In the deferred reference counter which is the default GC, the following code execution is very slow.
This is probably because that always scan zct when memory is allocated, by the number of objects retain to the variable always exceeds the threshold ( = ZctThreshold = 500).
Is this behavior expected? change threshold dynamically is not good?

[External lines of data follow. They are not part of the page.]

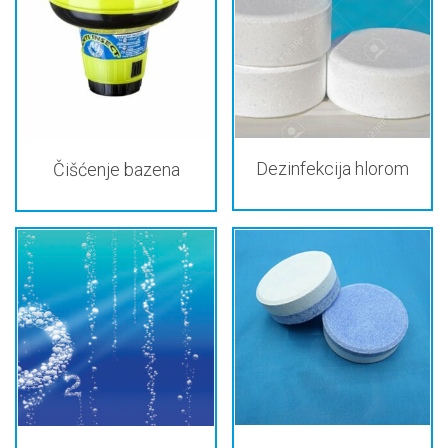
Dezinfekcija hlorom
Čišćenje bazena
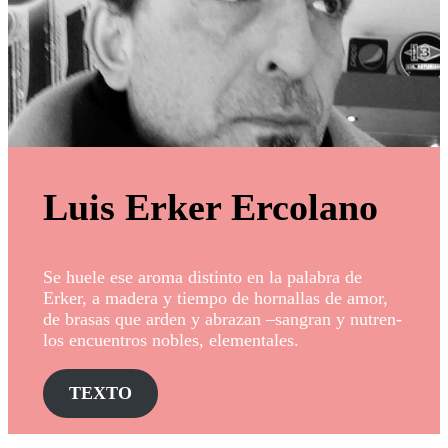
Luis Erker Ercolano
Se huele ese aroma distinto en la palabra de
Erker, a madera y tiempo de hornallas de amor,
de brasas que arden y abrazan –sangran y nutren-
los encuentros nobles, elementales.
TEXTO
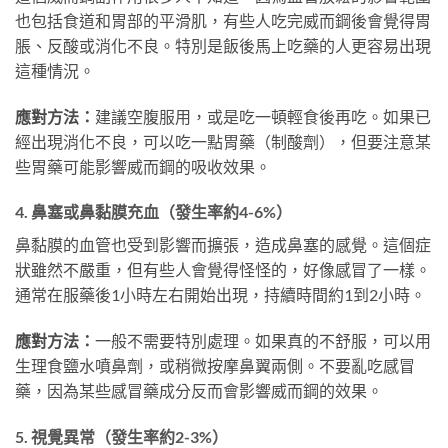
也包括食道和胃部的平滑肌，有些人吃完威而鋼後會覺得胃
脹、反酸或消化不良。特別是飯後馬上吃藥的人更容易出現
這種情況。
應對方法：
建議空腹服用，或是吃一頓輕食後再吃。如果已
經出現消化不良，可以吃一點胃藥（制酸劑），但要注意某
些胃藥可能影響威而鋼的吸收效果。
4. 鼻塞或鼻黏膜充血（發生率約4-6%）
鼻黏膜的血管也受到影響而擴張，造成鼻塞的感覺。這個症
狀雖然不嚴重，但有些人會覺得怪怪的，好像感冒了一樣。
通常在服藥後1小時左右開始出現，持續時間約1到2小時。
應對方法：
一般不需要特別處理。如果真的不舒服，可以用
生理食鹽水噴鼻劑，或稍微按摩鼻翼兩側。不要亂吃感冒
藥，因為某些感冒藥成分反而會影響威而鋼的效果。
5. 視覺異常（發生率約2-3%）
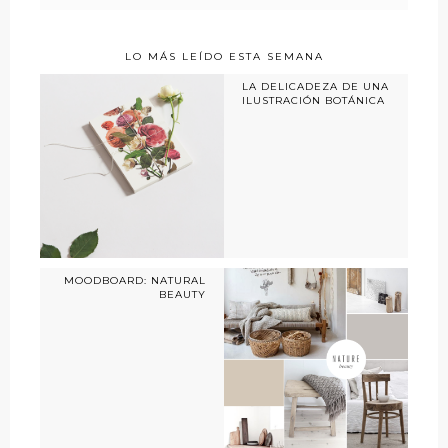
LO MÁS LEÍDO ESTA SEMANA
LA DELICADEZA DE UNA
ILUSTRACIÓN BOTÁNICA
MOODBOARD: NATURAL
BEAUTY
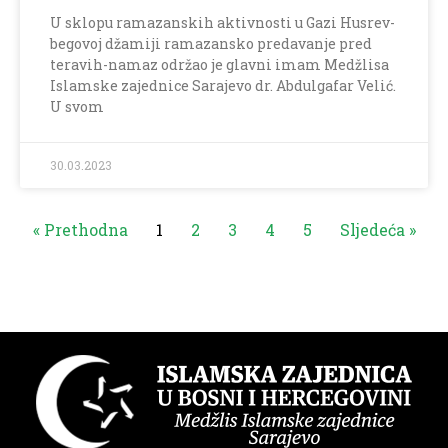
U sklopu ramazanskih aktivnosti u Gazi Husrev-
begovoj džamiji ramazansko predavanje pred
teravih-namaz održao je glavni imam Medžlisa
Islamske zajednice Sarajevo dr. Abdulgafar Velić.
U svom
30.03.2023
« Prethodna
1
2
3
4
5
Sljedeća »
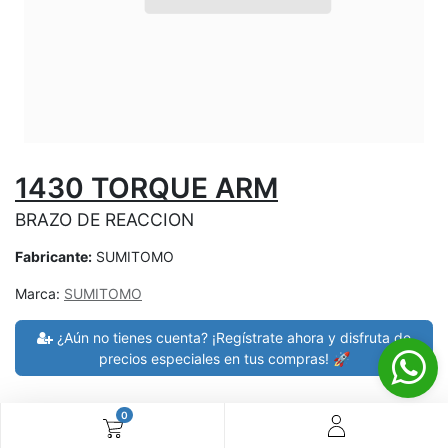
1430 TORQUE ARM
BRAZO DE REACCION
Fabricante:
SUMITOMO
Marca:
SUMITOMO
¿Aún no tienes cuenta? ¡Regístrate ahora y disfruta de
precios especiales en tus compras! 🚀
0
30 días de devolución
devoluciones en 7 días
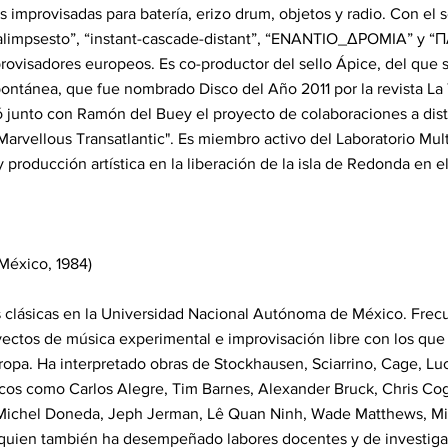
 improvisadas para batería, erizo drum, objetos y radio. Con el s
Palimpsesto”, “instant-cascade-distant”, “ENANTIO_ΔΡOMIA” y 
ovisadores europeos. Es co-productor del sello Ápice, del que 
ontánea, que fue nombrado Disco del Año 2011 por la revista L
ó junto con Ramón del Buey el proyecto de colaboraciones a dis
rvellous Transatlantic". Es miembro activo del Laboratorio Mult
y producción artística en la liberación de la isla de Redonda en e
México, 1984)
s clásicas en la Universidad Nacional Autónoma de México. Frec
yectos de música experimental e improvisación libre con los qu
opa. Ha interpretado obras de Stockhausen, Sciarrino, Cage, Luc
icos como Carlos Alegre, Tim Barnes, Alexander Bruck, Chris Co
 Michel Doneda, Jeph Jerman, Lê Quan Ninh, Wade Matthews, Mis
 quien también ha desempeñado labores docentes y de investigac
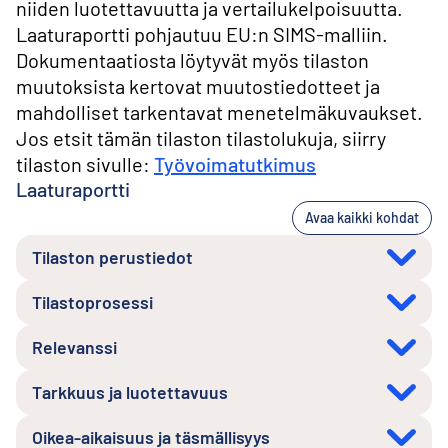
niiden luotettavuutta ja vertailukelpoisuutta.
Laaturaportti pohjautuu EU:n SIMS-malliin.
Dokumentaatiosta löytyvät myös tilaston
muutoksista kertovat muutostiedotteet ja
mahdolliset tarkentavat menetelmäkuvaukset.
Jos etsit tämän tilaston tilastolukuja, siirry
tilaston sivulle:
Työvoimatutkimus
Laaturaportti
Avaa kaikki kohdat
Tilaston perustiedot
Tilastoprosessi
Relevanssi
Tarkkuus ja luotettavuus
Oikea-aikaisuus ja täsmällisyys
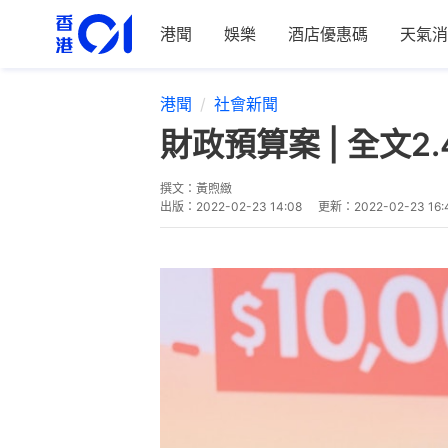
港聞
娛樂
酒店優惠碼
天氣消
港聞
社會新聞
財政預算案 | 全文
撰文：
黃煦緻
出版：
2022-02-23 14:08
更新：
2022-02-23 16:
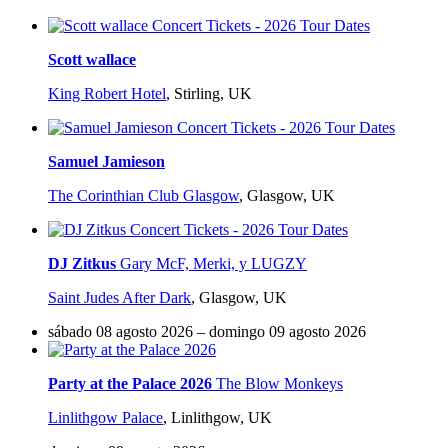
Scott wallace
King Robert Hotel
,
Stirling, UK
Samuel Jamieson
The Corinthian Club Glasgow
,
Glasgow, UK
DJ Zitkus
Gary McF, Merki, y LUGZY
Saint Judes After Dark
,
Glasgow, UK
sábado 08 agosto 2026 – domingo 09 agosto 2026
Party at the Palace 2026
The Blow Monkeys
Linlithgow Palace
,
Linlithgow, UK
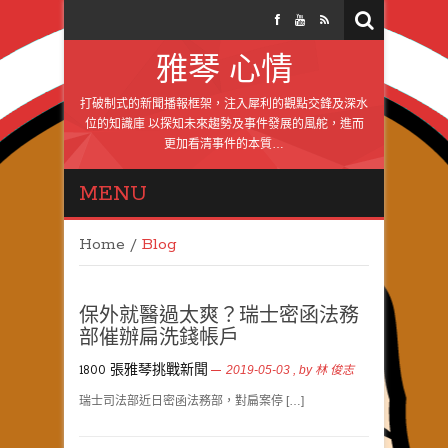
雅琴 心情
打破制式的新聞播報框架，注入犀利的觀點交鋒及深水
位的知識庫 以探知未來趨勢及事件發展的風舵，進而
更加看清事件的本質…
MENU
Home
/
Blog
保外就醫過太爽？瑞士密函法務
部催辦扁洗錢帳戶
1800 張雅琴挑戰新聞
2019-05-03
, by
林 俊志
瑞士司法部近日密函法務部，對扁案停 […]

1. Deep recursive procedure
proc recursive(pos:int):int =
if pos == 100_000: return 0
if pos mod 100 == 0: echo GC_getStatistics(),pos
var a = newSeq[int](1) # slow here
return recursive(pos+1) + a[0]
echo recursive(0)
2. Get array of many object
import sequtils
type Obj = ref object
proc many():int =
# get many object
var mat:array[10_000, Obj]
for s in mat.mitems:
s = new(Obj)
# loop
var sum = 0
for i in 0..<100_000:
if i mod 100 == 0: echo GC_getStatistics(),i
var a = newSeq[int](1) # slow here
sum += a[0]
return sum
echo many()
https://github.com/nim-lang/Nim/blob/devel/lib/system/gc.nim
The problem is not the GC, it's that you are allocating heap memory in a tight loop. Refcounting is deferred, if an object is created and destroyed within the same procedure scope there is no counter overhead.
If you malloc in a for(int i = 0; i < 100_000; i++) loop in C it will be just as slow.
The way around that is to not heap allocate in a tight loop. You can reallocate the array before the loop and reuse as a buffer/scratch space inside for example.
What about our awesome soft real-time GC?!
It makes Nim more useful for hard real-time. I don't think it's a bad trade-off.